The UK Serious Fraud Office [SFO] was set up in 1988 charged with investigating and prosecuting corruption and high-level corporate crime. For much of its life, it has been variously, incompetent, underfunded and neutered by political pressure.

In 2012, the SFO botched the investigation of Vincent and Robert Tchenguiz—London-based tycoons accused of fraud over the collapse of an Icelandic bank. The case had everything: dawn raids in ritzy Mayfair and Chelsea, billionaires in handcuffs and the possibility of recovering cash for victims. Everything, that is, except admissible evidence. The effort collapsed almost as soon as it reached a courtroom, when it turned out the SFO’s search warrants were unlawful. The judge called the agency’s work “sheer incompetence.”

Since the arrival of a new Director, David Green in 2012, it seems to have been turned into an effective law enforcement outfit. It’s scored wins against top-drawer companies such as Rolls-Royce Plc (for bribery) and convicted the ringleader of the effort to rig the Libor index and SFO investigators began inquiries into globe-spanning wrongdoing at Tesco and ICBC Standard Bank, which have led to $900 million in fines.

Last June the SFO charged Barclays, its ex-CEO John Varley, and three other former executives with fraud in connection with a deal that epitomized the global connectivity of London finance. In October 2008, Barclays was saved from collapse thanks to a $12 billion investment led by Qatar’s government. As part of the transaction, Barclays paid Qatar a secret $452 million fee for “advisory services” and loaned the country an additional $3 billion.
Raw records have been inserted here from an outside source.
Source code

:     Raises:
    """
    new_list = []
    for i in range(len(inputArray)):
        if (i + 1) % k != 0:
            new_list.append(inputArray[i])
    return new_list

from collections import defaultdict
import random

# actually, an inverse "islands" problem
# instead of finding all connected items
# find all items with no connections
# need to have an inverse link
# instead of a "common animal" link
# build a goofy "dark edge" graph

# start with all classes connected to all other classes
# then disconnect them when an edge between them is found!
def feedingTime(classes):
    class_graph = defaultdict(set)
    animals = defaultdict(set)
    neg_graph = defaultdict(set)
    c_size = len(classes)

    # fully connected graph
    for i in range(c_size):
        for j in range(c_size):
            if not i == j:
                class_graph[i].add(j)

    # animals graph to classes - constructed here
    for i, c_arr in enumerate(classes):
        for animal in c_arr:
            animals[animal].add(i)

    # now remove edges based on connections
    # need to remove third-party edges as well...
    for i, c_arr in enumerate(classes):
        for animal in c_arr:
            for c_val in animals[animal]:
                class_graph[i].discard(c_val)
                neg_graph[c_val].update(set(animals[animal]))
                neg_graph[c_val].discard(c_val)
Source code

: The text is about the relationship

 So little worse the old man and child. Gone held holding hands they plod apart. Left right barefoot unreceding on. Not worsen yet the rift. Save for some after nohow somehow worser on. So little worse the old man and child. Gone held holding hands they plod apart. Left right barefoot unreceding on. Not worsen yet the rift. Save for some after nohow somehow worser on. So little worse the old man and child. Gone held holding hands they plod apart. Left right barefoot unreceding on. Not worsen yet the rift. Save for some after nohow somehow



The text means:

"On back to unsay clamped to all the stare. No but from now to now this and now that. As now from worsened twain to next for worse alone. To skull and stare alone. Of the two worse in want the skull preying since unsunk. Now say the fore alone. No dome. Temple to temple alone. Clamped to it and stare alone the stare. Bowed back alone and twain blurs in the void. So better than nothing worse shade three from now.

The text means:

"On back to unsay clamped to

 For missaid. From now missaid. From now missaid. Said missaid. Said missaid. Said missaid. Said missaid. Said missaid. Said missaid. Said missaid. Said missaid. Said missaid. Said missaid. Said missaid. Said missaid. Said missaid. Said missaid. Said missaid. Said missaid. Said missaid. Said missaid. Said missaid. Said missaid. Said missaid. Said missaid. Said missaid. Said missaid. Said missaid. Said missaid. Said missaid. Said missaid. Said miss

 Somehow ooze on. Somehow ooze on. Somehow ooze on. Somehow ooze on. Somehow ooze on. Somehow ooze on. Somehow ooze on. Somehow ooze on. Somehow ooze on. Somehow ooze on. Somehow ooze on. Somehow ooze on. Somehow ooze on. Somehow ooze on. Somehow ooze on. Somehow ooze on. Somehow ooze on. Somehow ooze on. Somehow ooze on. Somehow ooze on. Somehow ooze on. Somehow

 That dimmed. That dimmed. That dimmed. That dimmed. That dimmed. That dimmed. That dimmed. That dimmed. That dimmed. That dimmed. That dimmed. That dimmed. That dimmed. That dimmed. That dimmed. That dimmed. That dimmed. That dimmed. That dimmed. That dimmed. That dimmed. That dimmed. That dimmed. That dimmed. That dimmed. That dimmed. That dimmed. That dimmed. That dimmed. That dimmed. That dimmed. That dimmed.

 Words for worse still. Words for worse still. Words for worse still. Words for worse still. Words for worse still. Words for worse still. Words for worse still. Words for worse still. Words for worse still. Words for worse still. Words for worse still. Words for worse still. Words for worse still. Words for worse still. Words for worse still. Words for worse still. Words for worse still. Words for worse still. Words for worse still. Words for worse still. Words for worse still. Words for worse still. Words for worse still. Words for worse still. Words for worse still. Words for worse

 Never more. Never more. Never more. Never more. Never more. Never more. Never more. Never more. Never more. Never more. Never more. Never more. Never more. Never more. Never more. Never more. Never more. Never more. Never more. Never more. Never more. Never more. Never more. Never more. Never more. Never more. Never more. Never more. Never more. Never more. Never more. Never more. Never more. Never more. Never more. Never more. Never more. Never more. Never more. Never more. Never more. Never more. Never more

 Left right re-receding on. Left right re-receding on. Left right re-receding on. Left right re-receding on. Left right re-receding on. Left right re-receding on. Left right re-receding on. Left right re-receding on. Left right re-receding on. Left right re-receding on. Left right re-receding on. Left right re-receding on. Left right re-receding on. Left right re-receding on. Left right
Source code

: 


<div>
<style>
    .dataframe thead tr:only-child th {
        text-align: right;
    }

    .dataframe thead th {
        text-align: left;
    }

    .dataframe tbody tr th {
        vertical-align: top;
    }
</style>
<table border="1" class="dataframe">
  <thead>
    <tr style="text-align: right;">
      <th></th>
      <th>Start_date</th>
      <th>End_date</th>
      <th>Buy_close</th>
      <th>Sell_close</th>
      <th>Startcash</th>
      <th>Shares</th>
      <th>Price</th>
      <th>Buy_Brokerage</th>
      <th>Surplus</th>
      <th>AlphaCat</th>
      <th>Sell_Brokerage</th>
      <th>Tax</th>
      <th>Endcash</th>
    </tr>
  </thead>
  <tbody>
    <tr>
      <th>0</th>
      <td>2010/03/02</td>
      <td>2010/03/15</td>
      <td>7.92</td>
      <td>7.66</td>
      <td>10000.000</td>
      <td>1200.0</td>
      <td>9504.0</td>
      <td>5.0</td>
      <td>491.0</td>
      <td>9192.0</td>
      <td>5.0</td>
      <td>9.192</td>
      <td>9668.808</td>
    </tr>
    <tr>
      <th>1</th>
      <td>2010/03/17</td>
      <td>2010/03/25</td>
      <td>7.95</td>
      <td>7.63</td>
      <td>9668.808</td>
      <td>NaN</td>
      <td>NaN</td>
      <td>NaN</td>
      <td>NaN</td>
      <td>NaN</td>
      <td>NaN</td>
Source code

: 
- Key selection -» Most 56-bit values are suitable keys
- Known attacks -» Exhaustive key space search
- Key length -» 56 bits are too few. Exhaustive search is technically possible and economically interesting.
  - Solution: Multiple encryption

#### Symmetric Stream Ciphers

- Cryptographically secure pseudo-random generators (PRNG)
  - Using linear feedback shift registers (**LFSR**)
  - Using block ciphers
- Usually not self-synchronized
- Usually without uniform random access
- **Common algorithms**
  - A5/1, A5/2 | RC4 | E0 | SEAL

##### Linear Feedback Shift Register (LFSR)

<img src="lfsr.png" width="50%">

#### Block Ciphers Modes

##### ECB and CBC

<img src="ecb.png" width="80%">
To the SFO, the fee looked like a bribe and the loan an attempt by Barclays to illegally fund a purchase of its own shares. (The executives and the bank deny wrongdoing.)

For Teresa May, the success of the SFO is most unwelcome. Brexit talks are not going well and May is desperate to maintain the U.K.’s attractiveness to international capital after it finally leaves the European Union. The sudden emergence of an aggressive anti corruption agency is unhelpful to her pitch, which is aimed at such countries as China, Russia, and Saudi Arabia, not exactly models of financial probity.

Mrs. May is interested in eliminating the agency and to bring investigations under firmer government control by merging it with the National Crime Agency where white-collar cases would vie for limited resources with investigations into everything from cigarette smuggling to prison breaks.